The main story in See Inside tells us the empire is all about trade.

The main story in See Inside tells us the empire is all about trade.

Lifting the flaps does let you in on some darker secrets of this glorious empire.

Underneath that history of glorious trade is a darker story.

Underneath that history of glorious trade is a darker story.

For example, lifting the flap about trade (which described a list of raw materials and products, such as tea and sugar), we learn that another of the items that Britain traded was slaves who were treated “dreadfully” (9) and “like animals” (9). Shockingly, we also learn that some people “resented” (9) being ruled. It is a good change that See inside the History of Britain does admit British people’s role in the slave trade, but still more than a bit troublesome that the main page—what children see when they open the book—is purely celebratory of British power.

You can see why the British had to conquer the warlike Zulus from this picture in the Ladybird History.

You can see why the British had to conquer the warlike Zulus from this picture in the Ladybird History.

Ladybird Histories: British History has little to say directly about the British Empire (empire is not listed as a subject in the index, and commonwealth, which is included, refers only to the period of Britain under Oliver Cromwell), but some of what it does say is disturbing.
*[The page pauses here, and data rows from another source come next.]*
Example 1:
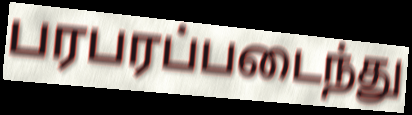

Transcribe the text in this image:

பரபரப்படைந்து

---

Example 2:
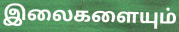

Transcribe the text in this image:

இலைகளையும்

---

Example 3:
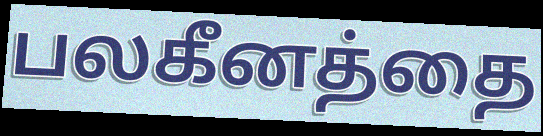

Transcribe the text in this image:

பலகீனத்தை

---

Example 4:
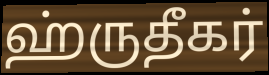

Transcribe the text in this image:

ஹ்ருதீகர்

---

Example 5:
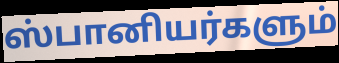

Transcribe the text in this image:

ஸ்பானியர்களும்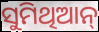
ସୁମିଥିଆନ୍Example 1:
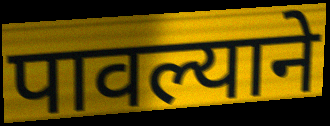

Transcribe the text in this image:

पावल्याने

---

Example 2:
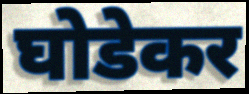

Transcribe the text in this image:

घोडेकर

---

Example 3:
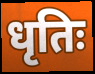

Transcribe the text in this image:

धृतिः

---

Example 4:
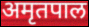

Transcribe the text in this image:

अमृतपाल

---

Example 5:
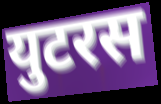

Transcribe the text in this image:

युटरस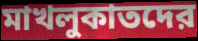
মাখলুকাতদের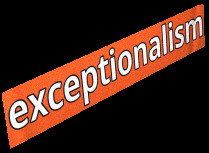
exceptionalismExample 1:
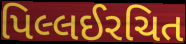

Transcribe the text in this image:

પિલ્લઈરચિત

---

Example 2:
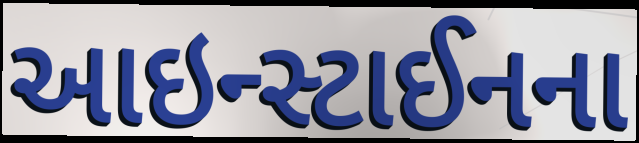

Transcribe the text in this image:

આઇન્સ્ટાઈનના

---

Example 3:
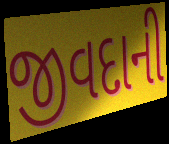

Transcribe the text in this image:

જીવદાની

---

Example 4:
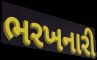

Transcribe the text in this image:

ભરખનારી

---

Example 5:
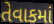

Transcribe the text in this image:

તેવાકમાં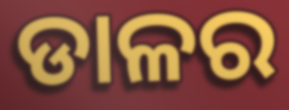
ଡାଳରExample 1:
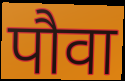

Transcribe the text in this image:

पौवा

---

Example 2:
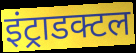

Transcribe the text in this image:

इंट्राडक्टल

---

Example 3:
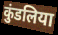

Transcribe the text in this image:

कुंडलिया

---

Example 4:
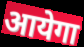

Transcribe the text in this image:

आयेगा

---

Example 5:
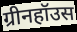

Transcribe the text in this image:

ग्रीनहॉउस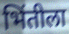
भिंतीला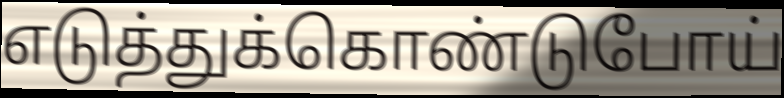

Slaves are labelled, confusingly, as “cheap labour” (111) and the “Indian Mutiny” (otherwise known as the Sepoy Rebellion) started with “resentment” (127) and ended with the British building “roads, railways and postal services” (127), all resentment apparently put aside. The most disturbing reference to empire, though, is on the page about “The Zulu War”. The illustration and text return to imperial descriptions of the war between the British and the Zulu; the “vast British Empire” is threatened by the “warlike people” who “massacred” 1500 British troops in a “disaster” that was later avenged when the British army “destroyed” the Zulu capital (all page 128). There follows only two further references to the Empire; on page 132, “Representatives came from all over the Empire to pay their respects” to Queen Victoria; and on the final page, “The great overseas British Empire was about to disappear” (146) after WWII, apparently for no particular reason. If it was so great, why did it have to go?

Well, I suppose Empire Piecrust promises are just the same as any others: easily made, easily broken.